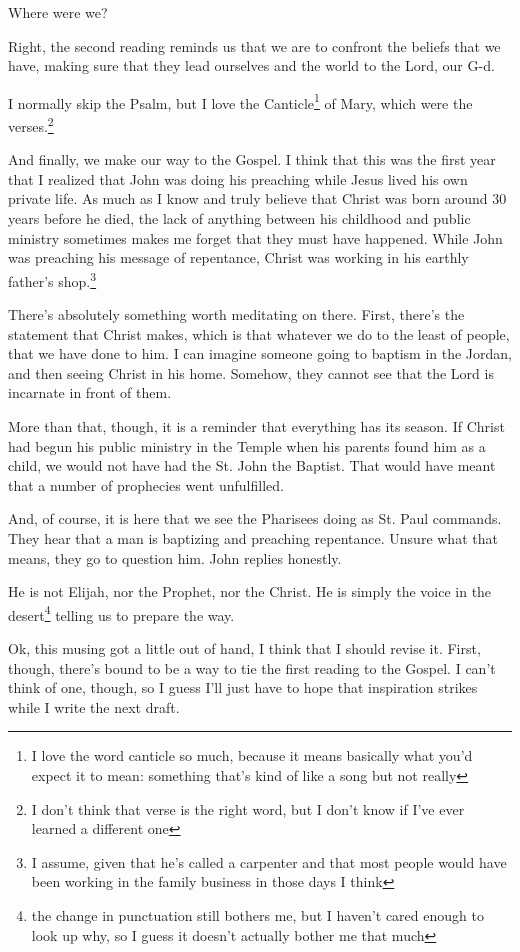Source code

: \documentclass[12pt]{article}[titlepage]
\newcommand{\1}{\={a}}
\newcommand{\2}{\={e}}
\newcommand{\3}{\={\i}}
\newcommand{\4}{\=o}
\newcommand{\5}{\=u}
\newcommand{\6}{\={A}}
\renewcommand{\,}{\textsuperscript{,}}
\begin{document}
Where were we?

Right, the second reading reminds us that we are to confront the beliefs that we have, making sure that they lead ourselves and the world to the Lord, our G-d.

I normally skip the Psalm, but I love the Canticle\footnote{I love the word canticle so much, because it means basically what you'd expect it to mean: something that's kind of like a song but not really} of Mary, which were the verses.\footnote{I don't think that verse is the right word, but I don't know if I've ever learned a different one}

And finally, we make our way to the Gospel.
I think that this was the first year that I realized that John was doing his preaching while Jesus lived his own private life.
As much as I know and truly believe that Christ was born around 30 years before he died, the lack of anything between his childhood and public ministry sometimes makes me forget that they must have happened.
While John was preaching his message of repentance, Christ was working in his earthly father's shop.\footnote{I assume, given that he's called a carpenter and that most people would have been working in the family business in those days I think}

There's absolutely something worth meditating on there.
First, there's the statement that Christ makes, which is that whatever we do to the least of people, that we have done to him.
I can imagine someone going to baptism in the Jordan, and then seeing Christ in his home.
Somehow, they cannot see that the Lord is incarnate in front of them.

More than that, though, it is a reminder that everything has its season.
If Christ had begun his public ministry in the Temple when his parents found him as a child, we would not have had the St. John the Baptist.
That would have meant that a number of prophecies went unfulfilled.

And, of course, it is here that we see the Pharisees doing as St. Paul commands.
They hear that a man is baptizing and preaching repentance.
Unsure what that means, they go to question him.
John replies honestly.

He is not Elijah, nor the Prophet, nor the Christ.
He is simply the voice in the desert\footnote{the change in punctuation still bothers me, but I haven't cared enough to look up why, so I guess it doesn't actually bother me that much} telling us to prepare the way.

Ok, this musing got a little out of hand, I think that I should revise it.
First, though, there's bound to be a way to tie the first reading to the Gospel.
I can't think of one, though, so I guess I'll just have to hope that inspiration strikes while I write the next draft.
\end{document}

◆ ◆ ◆ ◆ ◆ ◆ ◆

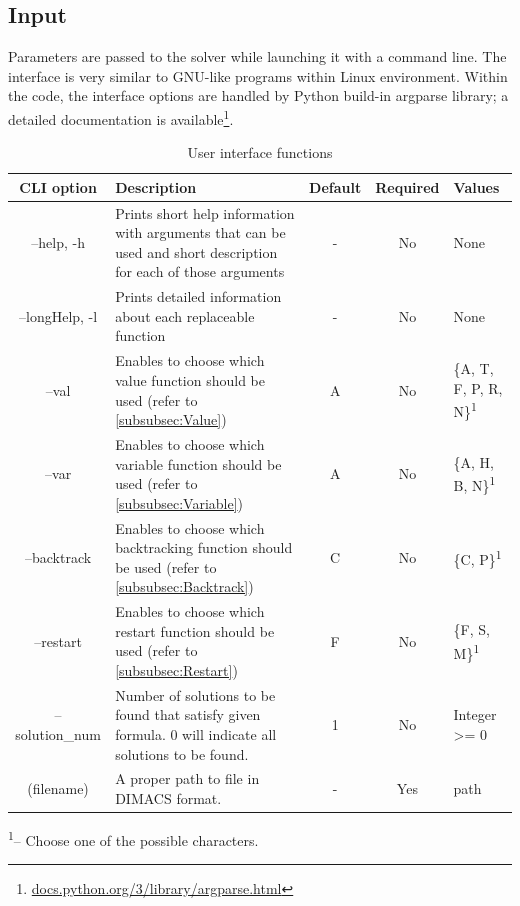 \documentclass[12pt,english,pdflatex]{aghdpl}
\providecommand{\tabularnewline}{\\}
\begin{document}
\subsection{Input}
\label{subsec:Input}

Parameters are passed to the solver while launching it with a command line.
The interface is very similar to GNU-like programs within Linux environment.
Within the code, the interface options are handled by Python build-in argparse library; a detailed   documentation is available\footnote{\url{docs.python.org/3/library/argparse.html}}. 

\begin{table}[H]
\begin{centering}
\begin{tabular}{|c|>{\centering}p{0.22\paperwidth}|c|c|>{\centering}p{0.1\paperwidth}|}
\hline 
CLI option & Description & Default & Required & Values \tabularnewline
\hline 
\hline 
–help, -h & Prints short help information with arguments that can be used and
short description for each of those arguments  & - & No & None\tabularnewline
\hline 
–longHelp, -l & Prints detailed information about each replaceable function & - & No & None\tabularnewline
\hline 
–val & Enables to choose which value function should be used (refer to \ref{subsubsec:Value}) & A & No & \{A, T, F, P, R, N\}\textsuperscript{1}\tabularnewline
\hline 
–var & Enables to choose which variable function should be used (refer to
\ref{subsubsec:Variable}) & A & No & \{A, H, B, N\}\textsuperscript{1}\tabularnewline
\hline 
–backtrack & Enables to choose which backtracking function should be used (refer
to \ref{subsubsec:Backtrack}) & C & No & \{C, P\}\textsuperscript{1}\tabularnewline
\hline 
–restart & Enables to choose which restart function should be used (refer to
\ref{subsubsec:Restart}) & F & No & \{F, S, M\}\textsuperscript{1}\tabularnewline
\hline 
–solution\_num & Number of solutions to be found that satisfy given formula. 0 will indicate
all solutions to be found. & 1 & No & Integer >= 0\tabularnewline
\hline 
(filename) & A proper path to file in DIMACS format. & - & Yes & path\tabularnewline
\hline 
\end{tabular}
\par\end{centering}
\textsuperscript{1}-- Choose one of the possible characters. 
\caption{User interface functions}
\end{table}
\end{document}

◆ ◆ ◆ ◆ ◆ ◆ ◆

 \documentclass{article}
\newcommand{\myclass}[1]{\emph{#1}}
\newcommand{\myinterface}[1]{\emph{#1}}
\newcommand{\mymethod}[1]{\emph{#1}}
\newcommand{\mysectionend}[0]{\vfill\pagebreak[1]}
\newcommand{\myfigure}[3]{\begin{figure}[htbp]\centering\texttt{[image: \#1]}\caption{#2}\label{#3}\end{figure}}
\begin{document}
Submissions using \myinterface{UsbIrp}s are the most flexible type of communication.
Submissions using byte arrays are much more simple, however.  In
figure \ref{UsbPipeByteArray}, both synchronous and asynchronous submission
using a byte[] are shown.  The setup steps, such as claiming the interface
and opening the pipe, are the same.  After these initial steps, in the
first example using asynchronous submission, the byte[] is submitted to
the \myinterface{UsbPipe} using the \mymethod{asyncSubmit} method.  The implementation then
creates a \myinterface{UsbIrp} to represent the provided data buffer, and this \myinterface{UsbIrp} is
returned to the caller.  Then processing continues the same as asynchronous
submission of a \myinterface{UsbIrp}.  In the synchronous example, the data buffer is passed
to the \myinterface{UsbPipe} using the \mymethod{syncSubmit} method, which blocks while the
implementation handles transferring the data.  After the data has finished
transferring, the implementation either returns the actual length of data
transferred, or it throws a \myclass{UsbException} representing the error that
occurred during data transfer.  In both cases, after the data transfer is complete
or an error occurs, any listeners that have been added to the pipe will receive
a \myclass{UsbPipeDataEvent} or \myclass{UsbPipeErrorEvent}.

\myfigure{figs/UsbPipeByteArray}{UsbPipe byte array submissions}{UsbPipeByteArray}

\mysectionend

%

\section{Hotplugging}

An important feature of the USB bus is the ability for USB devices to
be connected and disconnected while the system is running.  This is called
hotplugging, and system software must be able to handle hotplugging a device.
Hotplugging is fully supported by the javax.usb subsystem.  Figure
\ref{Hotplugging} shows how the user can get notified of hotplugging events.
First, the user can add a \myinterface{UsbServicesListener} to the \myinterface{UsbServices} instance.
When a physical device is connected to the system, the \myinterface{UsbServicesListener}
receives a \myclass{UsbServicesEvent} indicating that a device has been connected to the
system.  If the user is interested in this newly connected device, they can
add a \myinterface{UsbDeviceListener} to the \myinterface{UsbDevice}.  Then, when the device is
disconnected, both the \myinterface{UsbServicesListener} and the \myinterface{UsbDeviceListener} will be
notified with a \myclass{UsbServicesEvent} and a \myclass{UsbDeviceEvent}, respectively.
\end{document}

◆ ◆ ◆ ◆ ◆ ◆ ◆

**DIRECTIVE:**
Copy the entries above exactly, but only from the line holding "The implementation then" through the line holding "submission of a", both included.

**OUTPUT FOR THIS TASK:**
the \myinterface{UsbPipe} using the \mymethod{asyncSubmit} method.  The implementation then
creates a \myinterface{UsbIrp} to represent the provided data buffer, and this \myinterface{UsbIrp} is
returned to the caller.  Then processing continues the same as asynchronous
submission of a \myinterface{UsbIrp}.  In the synchronous example, the data buffer is passed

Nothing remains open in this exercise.